The International Youth Initiative Program – A Personal History

By Silas Beardslee

The only truthful way for me to illustrate the International Youth Initiative Program (YIP) in Sweden, I believe, is with the story of my own experience as participant, alumnus, co-worker, and then contributor. With each passing year, and each group of individuals passing through the program, YIP becomes ever more diverse, and continues to prove that it is what you make of it.

I heard about YIP in the winter of 2007 from my sweet mother who came across a display ad in an anthroposophic magazine (it may even have been LILIPOH!). Two years separated me from the end of my high school experience, and I had confided in her my yearning to return to a learning environment while also expressing my disillusionment and unease with the college and university circuits I witnessed my friends navigating. I longed for deep relationships and a community of peers that could relate to my strivings toward social engagement.

I received the acceptance letter from YIP on my twentieth birthday. As I packed my bags I was unaware that I would be one of 40 participants, aged 18 to 28 years old from 18 different countries, pioneering the inaugural year of the program.

The eleven months I spent in YIP changed my life. (The time for current participants is now ten months.) From living together in one large house on a biodynamic farm; from travelling to India on an internship of my own design; and from planning and executing a conference with 300 participants, I learned and changed and grew. One could argue that any year in any life spent doing anything has the potential to be life changing, and I would agree. But this was a fundamental shift in how I experienced my present and viewed my future. It was a process of being laid bare to the world, stripped of any facade, and doing so with a community of peers, some younger and some much older than I; and doing so with mentors, willing to remain at my side and support me no matter what my state, witnessing and encouraging my becoming.

In addition to this experience of personal growth and connection to a vast community of engaged individuals, I left YIP with the practical skills to organize, facilitate, and communicate on a large scale. The program is organized into one-week intensive courses led by experts in their respective fields, such as Consciousness and Mentoring, Politics and Governance, Ecology, Technology, Portrait Painting, and even Knife-Making. The diversity of the curriculum reflects the diversity in the participants—where they come from and what their experience is. This is part of the reason I am telling my story of YIP and not the story of YIP.

Moving forward, I felt supported by a community that had my back, that I could turn to for advice and inspiration at any moment, and with that confidence I went on to organize a music festival, start writing a book, manage the front-of-house at a brewery, and collaborate on a Zimbabwean agricultural initiative.

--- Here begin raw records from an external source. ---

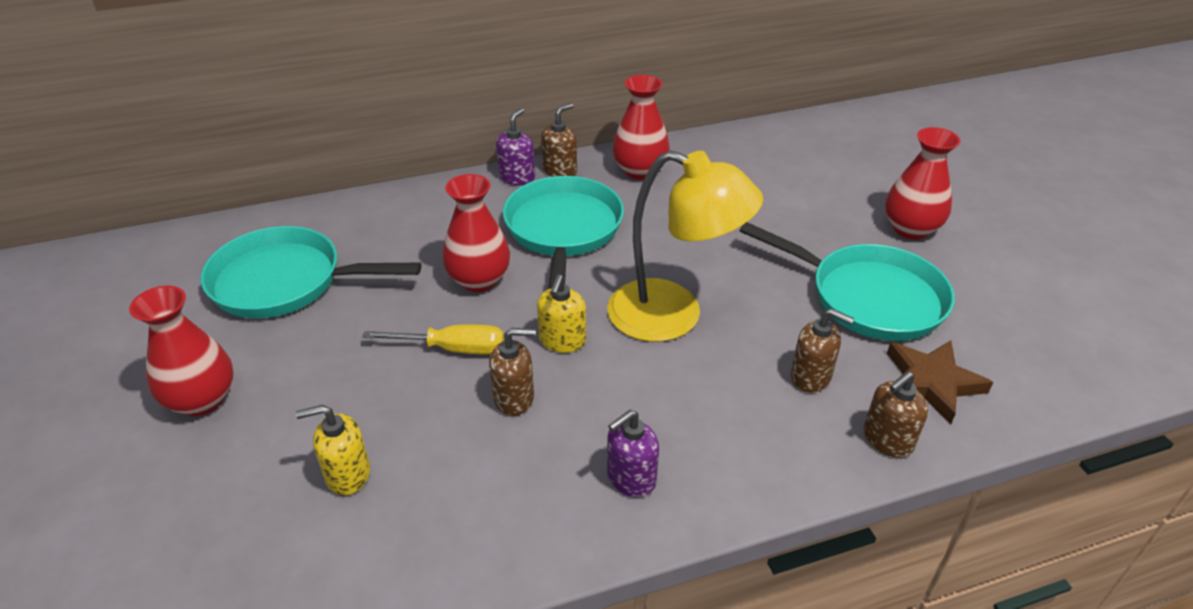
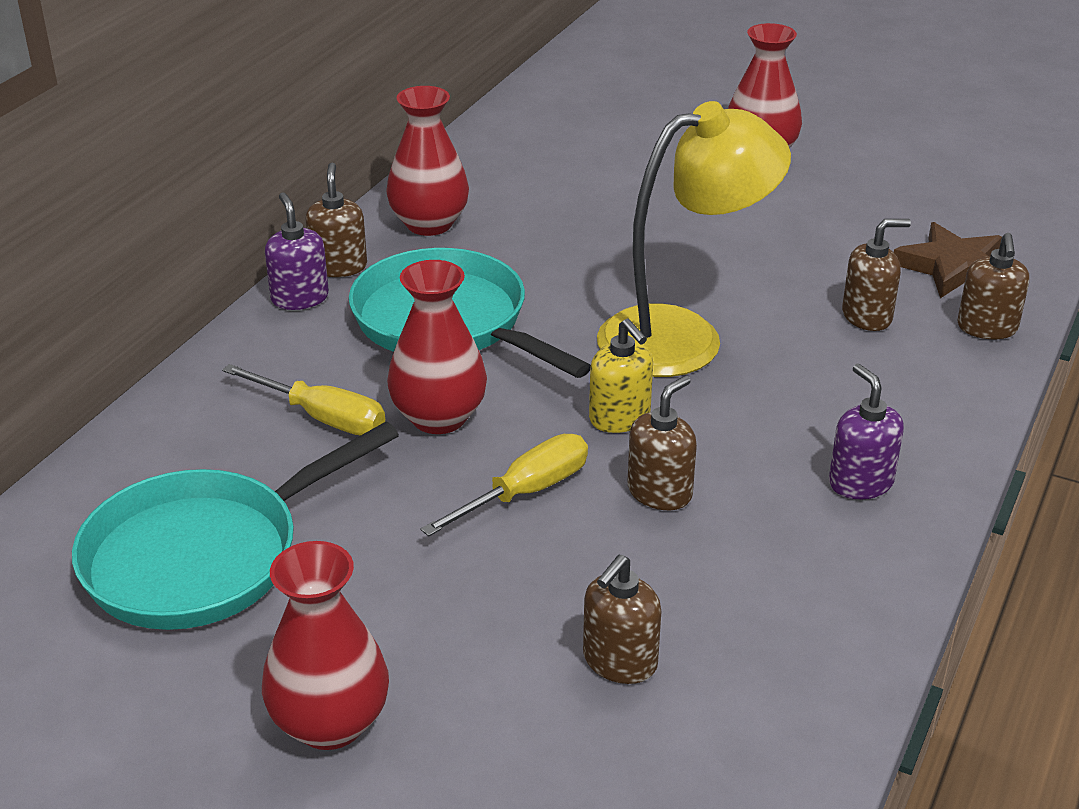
camera: 45 degrees left, 5 degrees down
(347, 474) = (619, 661): yellow soap dispenser -> brown soap dispenser
(431, 246) = (323, 418): none -> yellow screwdriver
(631, 478) = (860, 482): purple soap dispenser -> purple soap dispenser turned 150 degrees clockwise
(868, 297) = (813, 228): turquoise pan -> none

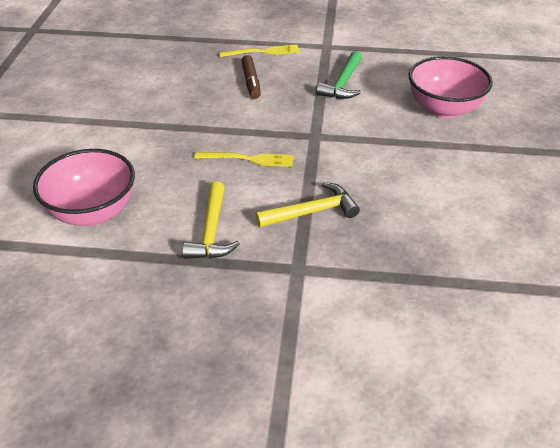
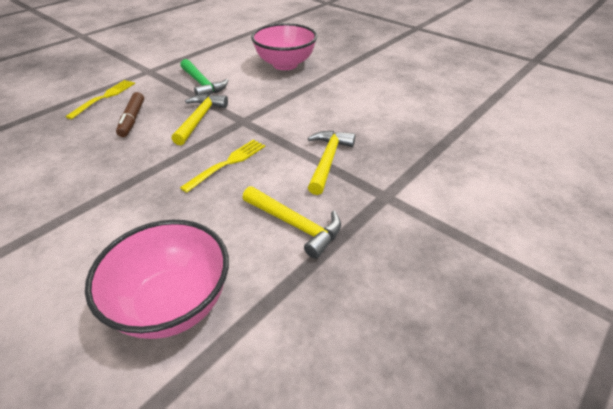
camera: 55 degrees left, 0 degrees up
(251, 82) = (132, 119): brown marker -> brown marker turned 60 degrees clockwise
(290, 112) = (200, 119): none -> yellow hammer

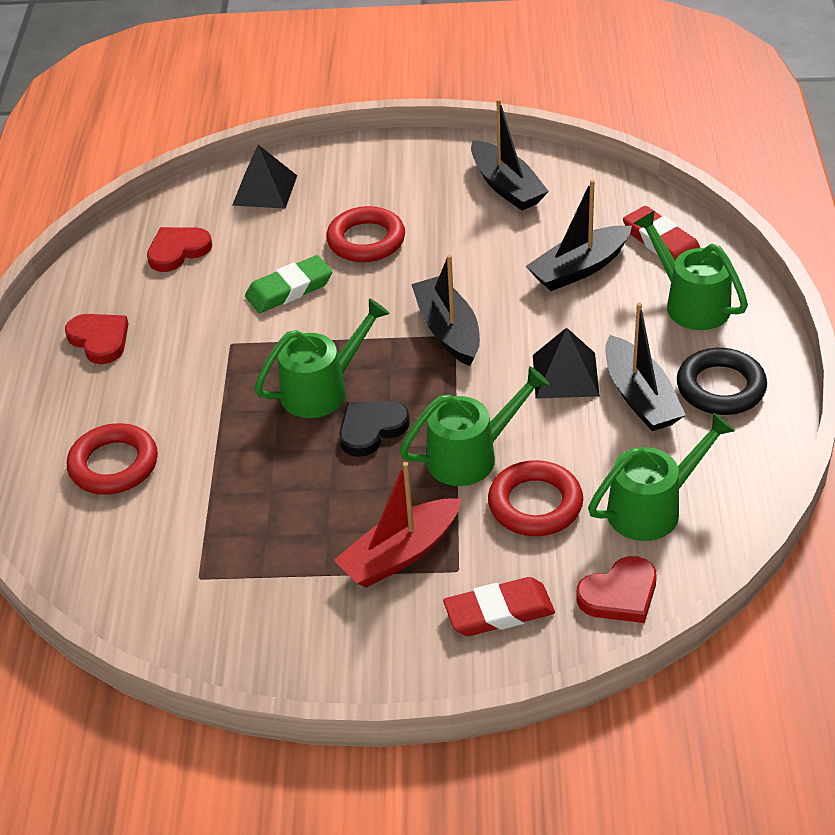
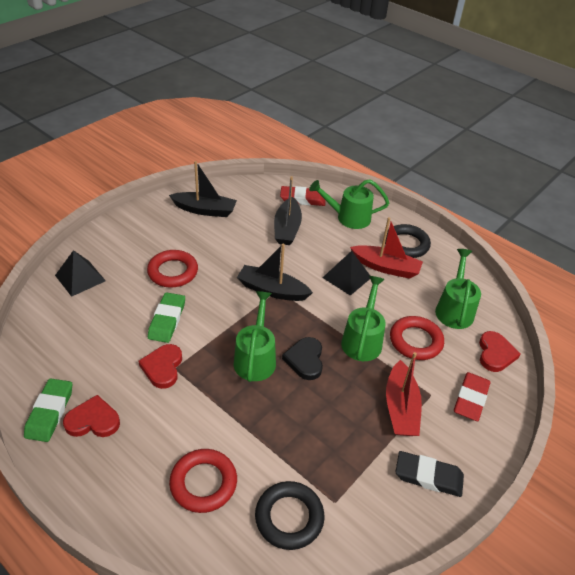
camera: 55 degrees left, 0 degrees up
(77, 307) = (49, 412): none -> green eraser
(141, 554) = (289, 517): none -> black ring
(178, 251) = (72, 340): red heart -> red heart (163, 367)
(323, 637) = (428, 476): none -> black eraser
(640, 397) = (386, 267): black boat -> red boat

Over the last ten years, other alumnae have gone on to become mothers, fathers, educators, carpenters, social workers, chefs, activists, lawyers, musicians, campaign managers, baristas, filmmakers, composers, dancers, farmers, postal workers, community leaders, sales people, photographers, inventors, computer technicians, and fashion designers; and that is just to name a few. There are now more than 300 alums from approximately 35 countries, each engaging uniquely with the world, but each moving through life with a deeper understanding of what we are facing as a global community and of the value of relationship.

Several years after my graduation from the program I returned for two years to join a team of six in organizing the program. Through that experience I learned what it takes to support and hold such a diverse group of individuals the way that I had been held, a perspective for which I am very grateful. And over the last few years I have returned as a course leader, experiencing what it is like to be in the presence of these brilliant minds and hearts and hands for just a moment on their journey, becoming part of an extended community of support as they move along their way.

I am now days away from turning 30 years old. In many ways, and among many other things, I am a seeker. I seek out goodness and justice in the world; and where it is lacking I attempt to create it, alone and together with others. And although I have been chewed up and spit out several times along the way, I do my best to remain confident that goodness will ultimately prevail. I believe that in no small part my experience at YIP has played a role in the development of this conviction.